It takes a workforce to make the engines run, but some 300,000 employees short across the country, we don’t know how to reignite the absentees to make the economy whole again. The absence comes as employers are struggling to fill consumer demand and economists say the shortage may be pervasive for years to come.

Workers are quitting at or near the highest rates on record from sectors such as manufacturing, retail and trade, transportation and utilities, as well as professional and business services. 

Closer to home, child-care services, home and office cleaning services, even teachers for the recently opened schools have been deeply affected.
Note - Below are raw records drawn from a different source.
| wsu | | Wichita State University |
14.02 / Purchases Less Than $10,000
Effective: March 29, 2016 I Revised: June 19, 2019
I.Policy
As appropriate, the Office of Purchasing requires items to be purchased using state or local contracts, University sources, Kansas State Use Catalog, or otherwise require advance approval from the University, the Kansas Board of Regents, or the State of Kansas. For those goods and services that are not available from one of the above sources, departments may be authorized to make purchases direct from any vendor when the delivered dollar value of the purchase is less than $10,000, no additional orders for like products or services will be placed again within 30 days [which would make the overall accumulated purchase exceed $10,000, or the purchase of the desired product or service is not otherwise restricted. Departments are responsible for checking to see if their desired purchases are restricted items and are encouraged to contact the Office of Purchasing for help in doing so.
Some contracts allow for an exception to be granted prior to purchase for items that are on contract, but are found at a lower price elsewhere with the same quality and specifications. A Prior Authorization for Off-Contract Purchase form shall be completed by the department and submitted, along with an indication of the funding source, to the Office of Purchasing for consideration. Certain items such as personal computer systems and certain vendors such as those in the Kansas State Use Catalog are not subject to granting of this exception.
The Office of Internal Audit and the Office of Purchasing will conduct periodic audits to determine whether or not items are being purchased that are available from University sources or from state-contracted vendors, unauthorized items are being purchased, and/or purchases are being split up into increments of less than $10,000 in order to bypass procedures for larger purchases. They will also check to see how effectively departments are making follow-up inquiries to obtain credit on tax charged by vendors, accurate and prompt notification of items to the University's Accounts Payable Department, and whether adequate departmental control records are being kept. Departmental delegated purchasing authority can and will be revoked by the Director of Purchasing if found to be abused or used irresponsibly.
Consumer spending is robust and employers are anxious to hire. Wages were up, holiday spending in the near future , but labor shortages appear to have a myriad of reasons. Pandemic border closures have reduced the availability of immigrant workers, many baby boomers are taking earlier retirement, and trillions of federal relief dollars have made many less eager to return to strenuous, modestly paying jobs. Family time has taken on new appeal.

Consequently, businesses cut services and raise pay. Numerous restaurants and small businesses have shut their doors. Scarce labor is changing how hotels operate. Example: eliminating breakfast buffets and asking guests to request daily room service rather than automatically providing it.

For now, the new normal is: What’s good for the worker sustains.

Janey Rifkin is a syndicated writer and longtime Health Editor of the Valley News Group.